--- START ---

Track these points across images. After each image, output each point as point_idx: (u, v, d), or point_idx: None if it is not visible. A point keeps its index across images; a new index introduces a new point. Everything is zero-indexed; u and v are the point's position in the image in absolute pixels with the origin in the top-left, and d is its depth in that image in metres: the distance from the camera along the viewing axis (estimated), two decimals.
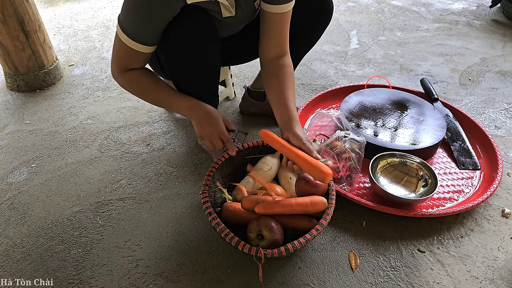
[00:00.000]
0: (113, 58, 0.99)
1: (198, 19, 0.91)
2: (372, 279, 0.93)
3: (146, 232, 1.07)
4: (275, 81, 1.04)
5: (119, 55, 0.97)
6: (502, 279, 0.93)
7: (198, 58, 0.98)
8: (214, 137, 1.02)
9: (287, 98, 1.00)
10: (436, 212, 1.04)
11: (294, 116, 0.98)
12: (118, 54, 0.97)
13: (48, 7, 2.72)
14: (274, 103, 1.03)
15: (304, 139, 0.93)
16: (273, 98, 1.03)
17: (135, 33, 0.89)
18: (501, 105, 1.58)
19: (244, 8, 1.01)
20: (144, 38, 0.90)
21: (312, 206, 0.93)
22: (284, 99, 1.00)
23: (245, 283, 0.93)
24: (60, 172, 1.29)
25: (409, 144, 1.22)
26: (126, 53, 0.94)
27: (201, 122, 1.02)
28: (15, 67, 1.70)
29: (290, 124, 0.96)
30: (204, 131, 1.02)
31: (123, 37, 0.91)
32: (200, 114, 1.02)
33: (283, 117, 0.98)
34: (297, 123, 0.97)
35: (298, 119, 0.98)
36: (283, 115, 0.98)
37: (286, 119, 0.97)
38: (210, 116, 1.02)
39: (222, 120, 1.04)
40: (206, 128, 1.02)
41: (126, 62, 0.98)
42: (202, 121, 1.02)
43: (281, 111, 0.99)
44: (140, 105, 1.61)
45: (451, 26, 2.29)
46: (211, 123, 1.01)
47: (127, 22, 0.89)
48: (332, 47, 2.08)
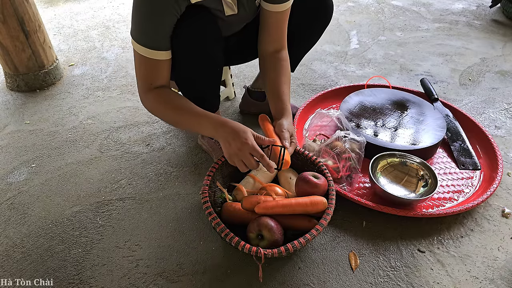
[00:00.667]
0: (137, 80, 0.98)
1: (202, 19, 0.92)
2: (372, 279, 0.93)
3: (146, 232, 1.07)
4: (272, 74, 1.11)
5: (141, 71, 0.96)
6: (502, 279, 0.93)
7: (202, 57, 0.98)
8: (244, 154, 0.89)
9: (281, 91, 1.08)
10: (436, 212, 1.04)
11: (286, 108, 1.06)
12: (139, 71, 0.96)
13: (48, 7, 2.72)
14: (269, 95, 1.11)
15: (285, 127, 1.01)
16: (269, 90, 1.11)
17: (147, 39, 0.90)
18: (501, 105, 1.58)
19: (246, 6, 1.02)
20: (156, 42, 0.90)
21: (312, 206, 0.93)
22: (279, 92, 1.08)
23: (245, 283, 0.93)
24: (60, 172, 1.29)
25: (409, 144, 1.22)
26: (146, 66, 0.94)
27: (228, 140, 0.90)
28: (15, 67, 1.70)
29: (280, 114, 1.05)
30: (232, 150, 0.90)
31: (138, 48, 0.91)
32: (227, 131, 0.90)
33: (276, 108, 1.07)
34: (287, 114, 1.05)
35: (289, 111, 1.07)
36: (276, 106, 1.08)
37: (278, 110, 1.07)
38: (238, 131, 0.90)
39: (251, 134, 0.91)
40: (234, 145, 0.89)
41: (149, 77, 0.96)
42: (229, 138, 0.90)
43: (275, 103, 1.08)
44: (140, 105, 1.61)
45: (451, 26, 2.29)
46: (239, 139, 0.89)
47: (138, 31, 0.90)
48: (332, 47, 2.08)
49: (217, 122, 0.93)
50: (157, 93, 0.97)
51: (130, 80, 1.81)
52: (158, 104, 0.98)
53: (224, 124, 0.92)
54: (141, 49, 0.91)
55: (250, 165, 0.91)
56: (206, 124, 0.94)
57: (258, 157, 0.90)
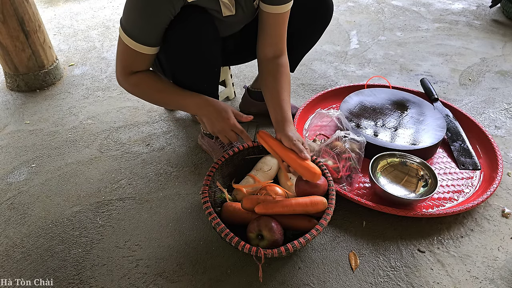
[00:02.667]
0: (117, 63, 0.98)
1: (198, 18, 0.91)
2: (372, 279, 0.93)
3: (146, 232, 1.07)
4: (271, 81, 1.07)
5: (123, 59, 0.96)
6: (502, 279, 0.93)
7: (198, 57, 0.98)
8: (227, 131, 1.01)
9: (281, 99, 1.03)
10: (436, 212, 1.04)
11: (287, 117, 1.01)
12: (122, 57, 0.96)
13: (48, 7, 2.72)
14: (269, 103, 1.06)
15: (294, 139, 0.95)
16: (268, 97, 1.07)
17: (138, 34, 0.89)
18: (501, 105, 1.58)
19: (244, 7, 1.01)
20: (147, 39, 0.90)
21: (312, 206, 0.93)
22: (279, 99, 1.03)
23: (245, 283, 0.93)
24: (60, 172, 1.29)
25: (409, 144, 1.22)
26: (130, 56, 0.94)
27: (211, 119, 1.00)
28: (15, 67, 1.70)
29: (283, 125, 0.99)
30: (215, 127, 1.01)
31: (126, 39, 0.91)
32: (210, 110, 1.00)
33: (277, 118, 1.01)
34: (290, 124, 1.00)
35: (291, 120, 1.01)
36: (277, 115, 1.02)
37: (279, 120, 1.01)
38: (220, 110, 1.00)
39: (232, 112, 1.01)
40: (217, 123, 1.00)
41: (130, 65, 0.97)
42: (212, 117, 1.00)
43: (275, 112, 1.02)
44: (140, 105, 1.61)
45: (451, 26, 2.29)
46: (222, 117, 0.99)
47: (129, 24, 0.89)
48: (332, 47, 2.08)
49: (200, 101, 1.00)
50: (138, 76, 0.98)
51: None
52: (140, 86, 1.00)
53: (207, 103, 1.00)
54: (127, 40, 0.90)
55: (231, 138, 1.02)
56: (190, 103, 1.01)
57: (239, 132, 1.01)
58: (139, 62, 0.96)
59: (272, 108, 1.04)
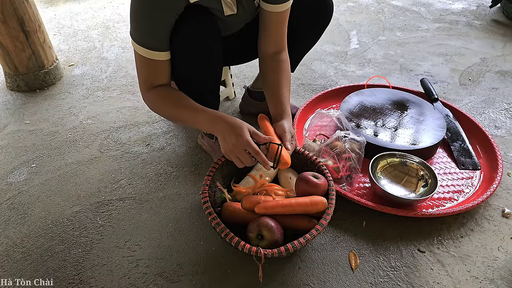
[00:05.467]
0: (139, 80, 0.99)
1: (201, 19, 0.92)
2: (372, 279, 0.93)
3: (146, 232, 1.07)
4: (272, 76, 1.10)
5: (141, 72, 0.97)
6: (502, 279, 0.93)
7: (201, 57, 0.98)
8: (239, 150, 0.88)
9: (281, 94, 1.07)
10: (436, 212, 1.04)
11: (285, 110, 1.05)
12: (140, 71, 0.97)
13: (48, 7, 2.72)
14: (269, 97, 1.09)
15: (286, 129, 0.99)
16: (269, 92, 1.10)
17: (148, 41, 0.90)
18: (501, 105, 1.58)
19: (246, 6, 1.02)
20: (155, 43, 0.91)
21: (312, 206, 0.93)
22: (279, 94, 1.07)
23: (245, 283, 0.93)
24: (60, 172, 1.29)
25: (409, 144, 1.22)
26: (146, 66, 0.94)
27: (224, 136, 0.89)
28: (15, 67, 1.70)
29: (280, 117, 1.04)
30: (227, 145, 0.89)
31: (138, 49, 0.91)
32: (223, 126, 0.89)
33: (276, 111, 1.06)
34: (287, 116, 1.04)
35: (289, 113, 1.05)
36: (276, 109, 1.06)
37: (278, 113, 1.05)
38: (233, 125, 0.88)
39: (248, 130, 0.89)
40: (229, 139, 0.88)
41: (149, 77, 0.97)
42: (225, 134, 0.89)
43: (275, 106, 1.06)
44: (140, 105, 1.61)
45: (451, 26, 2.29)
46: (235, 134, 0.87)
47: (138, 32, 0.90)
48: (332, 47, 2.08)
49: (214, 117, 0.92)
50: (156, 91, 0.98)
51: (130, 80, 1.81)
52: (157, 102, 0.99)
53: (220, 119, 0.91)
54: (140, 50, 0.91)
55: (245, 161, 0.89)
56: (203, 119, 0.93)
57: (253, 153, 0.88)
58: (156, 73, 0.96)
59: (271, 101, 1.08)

--- END ---
--- START ---

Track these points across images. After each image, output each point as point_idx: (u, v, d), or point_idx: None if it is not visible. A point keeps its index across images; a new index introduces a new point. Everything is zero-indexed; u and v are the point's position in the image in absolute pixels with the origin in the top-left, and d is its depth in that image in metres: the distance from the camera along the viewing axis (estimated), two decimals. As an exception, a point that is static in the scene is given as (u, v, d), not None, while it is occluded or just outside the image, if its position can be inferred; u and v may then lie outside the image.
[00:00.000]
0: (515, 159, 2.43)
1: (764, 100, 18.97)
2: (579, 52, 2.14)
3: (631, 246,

--- END ---
--- START ---

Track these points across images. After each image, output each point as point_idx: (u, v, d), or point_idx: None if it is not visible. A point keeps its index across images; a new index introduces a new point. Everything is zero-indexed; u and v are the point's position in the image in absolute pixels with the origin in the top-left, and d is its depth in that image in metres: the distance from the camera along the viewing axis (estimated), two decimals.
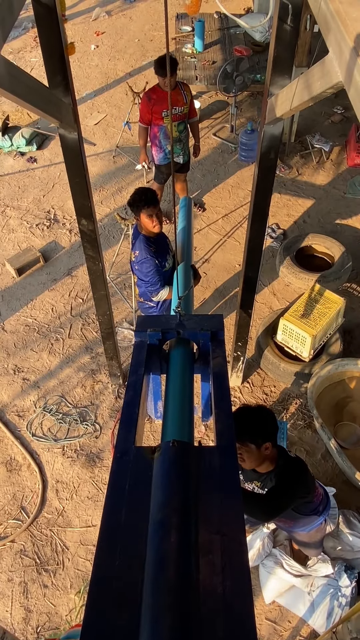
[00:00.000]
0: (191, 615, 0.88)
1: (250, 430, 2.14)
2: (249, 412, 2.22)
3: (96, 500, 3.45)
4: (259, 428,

--- END ---

**Problem details:**
Could you write out, exactly as they stand, only the lines above that begin at the line with "5: (119, 55, 0.97)" and stop after the line with "36: (283, 115, 0.98)"?

**Solved problem:**
5: (119, 55, 0.97)
6: (502, 279, 0.93)
7: (198, 58, 0.98)
8: (214, 137, 1.02)
9: (287, 98, 1.00)
10: (436, 212, 1.04)
11: (294, 116, 0.98)
12: (118, 54, 0.97)
13: (48, 7, 2.72)
14: (274, 103, 1.03)
15: (304, 139, 0.93)
16: (273, 98, 1.03)
17: (135, 33, 0.89)
18: (501, 105, 1.58)
19: (244, 8, 1.01)
20: (144, 38, 0.90)
21: (312, 206, 0.93)
22: (284, 99, 1.00)
23: (245, 283, 0.93)
24: (60, 172, 1.29)
25: (409, 144, 1.22)
26: (126, 53, 0.94)
27: (201, 122, 1.02)
28: (15, 67, 1.70)
29: (290, 124, 0.96)
30: (204, 131, 1.02)
31: (123, 37, 0.91)
32: (200, 114, 1.02)
33: (283, 117, 0.98)
34: (297, 123, 0.97)
35: (298, 119, 0.98)
36: (283, 115, 0.98)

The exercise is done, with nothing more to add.